March 12, 2003

I'm getting that strange shiver again. Where once I thought I was just lapsing into sappy sentimentality (all those Chen Xiao Dong concerts), I now know this isn't a phase. Not even one I purposefully and conscientiously segue into just to confuse people. Not another "no shit" stunt. I'm not going to try to define it. I'll describe around it. "It" (strange shiver) consists in:

1. Particularly arch, or tender, inflections in both statuesque AND flabby bubblegum ballads. Faye Wong would come under the former, Jay Chou the latter.

2. Nondescript slice-of-life scene from B-grade Chinese movie, and more so if it's about the heady impetuousness of dissolute youth, juvenile delinquency, bleary-eyed wasted people in squalid tenements, urban sprawl and lurid commercialism, related topics.
(this one is especially insidious. There's no way of telling exactly what sorts of things trigger it. Though I've given pretty extensive guidelines)

3. Compelling slice-of-life scene from A-grade Chinese movie
(Suzhou He, Hua Yan [Dazzling]: look out for my review in "Cinematic" when it gets published...if at all. Anyone want to take up an ad? Will reach 6400 undergrads on campus, plus penetrate self-satisfied artistic coteries.)

4. Dowdy decor in American Chinese restaurants

* * *
So thanks to A's contagious cyber-voyeurism, I randomly google people once in a while (and only once in a while), and last night I thought of this guy I met back in Sec 3. And I found his journal. And I pored over it, with alarmingly close attention to detail, and Oh My God I realised I was (passé composé) like him, and I talked (passé composé) like him, and I wrote (passé composé) like him once. Except of course, now I'm me, and he's still him. I had that most discomposing of existential experiences. Not discovering that there is no self, but that there are neurotic multiple selves, spatially or temporally summated (oops, let a SB44: Vision And Brain term slip in there). And I saw an erstwhile self sallying blithely forth down wide open spaces; whereas in my case, that version of Me was somehow twiddled with at a critical cleft somewhere down the line, now unravelling differently in a parallel life. And the two lives (selves? substitution instances of the same self?) have diverged. And The Road Not Taken, and all that stuff.

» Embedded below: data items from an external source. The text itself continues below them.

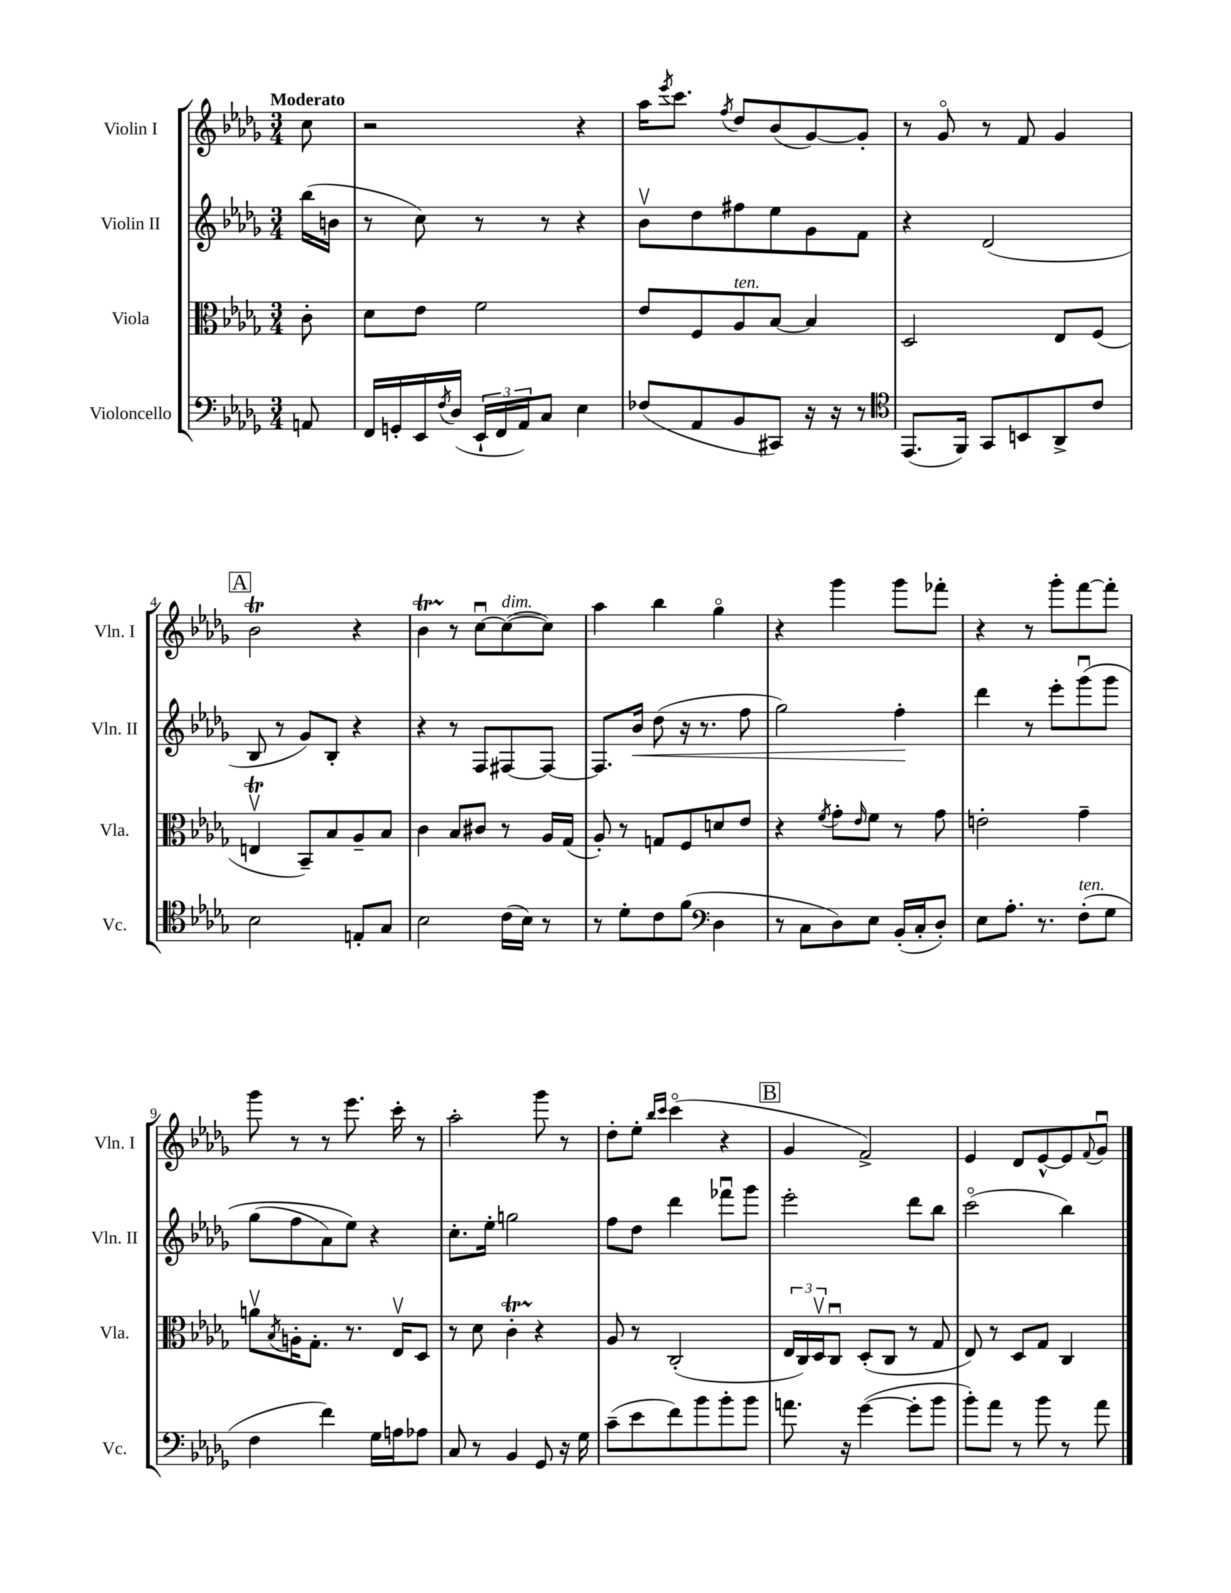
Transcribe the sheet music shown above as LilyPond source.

<<
\new StaffGroup <<
\new Staff = "s0" \with { instrumentName = "Violin I" shortInstrumentName = "Vln. I" } {
    \clef treble \key des \major \numericTimeSignature \time 3/4 \partial 8 \tempo "Moderato"
    c''8 |
    r2 r4 |
    aes''16 \acciaccatura { ees'''8 } c'''8. \acciaccatura { f''8 } des''8 bes'8( ges'8~) ges'8-. |
    r8 ges'8\flageolet r8 f'8 ges'4 |
    \mark \markup { \box "A" } bes'2\trill r4 |
    bes'4\startTrillSpan r8\stopTrillSpan c''8~\downbow c''8~^\markup { \italic "dim." }( c''8) |
    aes''4 bes''4 ges''4\flageolet |
    r4 ges'''4 ges'''8 fes'''8-. |
    r4 r8 ges'''8-. f'''8~ f'''8-. |
    ges'''8 r8 r8 ees'''8. c'''16-. r8 |
    aes''2-. ges'''8 r8 |
    des''8-. ees''8-. \grace { bes''16 c'''16 } c'''4\flageolet( r4 |
    \mark \markup { \box "B" } ges'4 f'2->) |
    ees'4 des'8 ees'8~-^ ees'8 \appoggiatura { f'8 } ges'8\downbow \bar "|." |
}
\new Staff = "s1" \with { instrumentName = "Violin II" shortInstrumentName = "Vln. II" } {
    \clef treble \key des \major \numericTimeSignature \time 3/4 \partial 8
    bes''16( b'16 |
    r8 c''8) r8 r8 r4 |
    bes'8\upbow des''8 fis''8 ees''8 ges'8 f'8 |
    r4 des'2( |
    \mark \markup { \box "A" } bes8 r8 ges'8) bes8-. r4 |
    r4 r8 f8 fis8~ fis8~ |
    fis8. bes'16\< des''8( r16 r8. f''8 |
    ges''2) f''4-.\! |
    des'''4 r8 ees'''8-. ges'''8\downbow\( ges'''8 |
    ges''8( f''8 aes'8) ees''8\) r4 |
    c''8.-. ees''16-. g''2 |
    f''8 des''8 des'''4 fes'''8\downbow ges'''8 |
    \mark \markup { \box "B" } ees'''2-. des'''8 bes''8 |
    c'''2\flageolet( bes''4) \bar "|." |
}
\new Staff = "s2" \with { instrumentName = "Viola" shortInstrumentName = "Vla." } {
    \clef alto \key des \major \numericTimeSignature \time 3/4 \partial 8
    c'8-. |
    des'8 ees'8 f'2 |
    ees'8 f8 aes8^\markup { \italic "ten." } bes8~ bes4 |
    des2 ees8 f8( |
    \mark \markup { \box "A" } e4\upbow\trill bes,8--) bes8 aes8-- bes8 |
    c'4 bes8 cis'8 r8 aes16 ges16( |
    aes8-.) r8 g8 f8 d'8 ees'8 |
    r4 \acciaccatura { f'8 } ges'8-. \grace { ees'16 } f'8 r8 ges'8 |
    e'2-. ges'4-- |
    a'8\upbow \acciaccatura { bes8 } a16-. ges8.-. r8. ees16\upbow des8 |
    r8 des'8 c'4-.\startTrillSpan r4\stopTrillSpan |
    aes8 r8 c2-.( |
    \mark \markup { \box "B" } \tuplet 3/2 { ees16 c16) des16\upbow } c8\downbow des8-.( c8 r8 ges8 |
    ees8) r8 des8 ges8 c4 \bar "|." |
}
\new Staff = "s3" \with { instrumentName = "Violoncello" shortInstrumentName = "Vc." } {
    \clef bass \key des \major \numericTimeSignature \time 3/4 \partial 8
    a,8 |
    f,16 g,16-. ees,16 \acciaccatura { f8 } des16( \tuplet 3/2 { ees,16-! f,16 aes,16) } c8 ees4 |
    fes8( aes,8 bes,8 cis,8) r16 r16 r8 |
    \clef tenor ees,8.( f,16) ges,8 b,8 aes,8-> c'8 |
    \mark \markup { \box "A" } bes2 e8-. ges8 |
    bes2 c'16( bes16) r8 |
    r8 des'8-. c'8 f'8( \clef bass des4 |
    r8 c8 des8) ees8 bes,16-.( c16-. des8-.) |
    ees8 aes8.-. r8. f8-.^\markup { \italic "ten." }( ges8 |
    f4 f'4) ges16 a16 aes8 |
    c8 r8 bes,4 ges,8 r16 ges16 |
    c'8--( ees'8 f'8) bes'8 bes'8-. bes'8 |
    \mark \markup { \box "B" } a'8. r16 ges'4~( ges'8-. bes'8 |
    bes'8-.) aes'8 r8 bes'8 r8 aes'8 \bar "|." |
}
>>
>>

H would have something to say about this, about Groups One and Three and all that. And as much as I fear Y's uncanny clairvoyance, I'd be interested to hear his take on this.

March 09, 2003

1. Leng3 Pan2 constituency: Crabmeat-shark's fin omelette
2. Mum's albumen omelette with Hunan ham, dong1 gu1, dried scallop and coriander
3. YQ's famously botched sOOper-salty whitebait and three-mushroom omelette

From these precursors I drew inspiration and crafted the most triumphant dish of the night: albumen omelette with dong1 gu1, gingko nuts and scallops, wreathed with coriander garlands.

Y and A made a huge cauldron of fearsomely hot curry. In this forceful Eastwest meld, we also had M's penne with shrimp (and longbeans?), K's mysterious rice pilaf (orange peel, basil, lemongrass?), T's moules marinières, someone's strange calamari-jalapeño thing, C's chic-ku-teh, P's buffalo and teriyaki wings. Then we played Polar Bear, Guru and Robot.

I found canned mangosteens, orange-flavored natadecoco, and natadecoco in mango juice. And A found canned tapas! Octopus bites in garlic oil.

Let's see, what else have I done. Ah, the Master's Tea at Adams. Oh, that stupefying crab dip! Those cuddly scallops enwraptured by floppy bacon bands! Strawberries cling-coated with molten chocolate!

I will attend to the following soon, but not now, owing to a very pressing essay, fun reading (Kundera), hard-ass reading (Saint-Exupéry) and just fucking impossible reading (Sekuler and Blake, "Perception," 3rd ed.)
1. On why Taiwan Café is spatially and psychologically comforting first, and stomach-satisfying only second.
2. On why Spice sucks, and Smile rocks.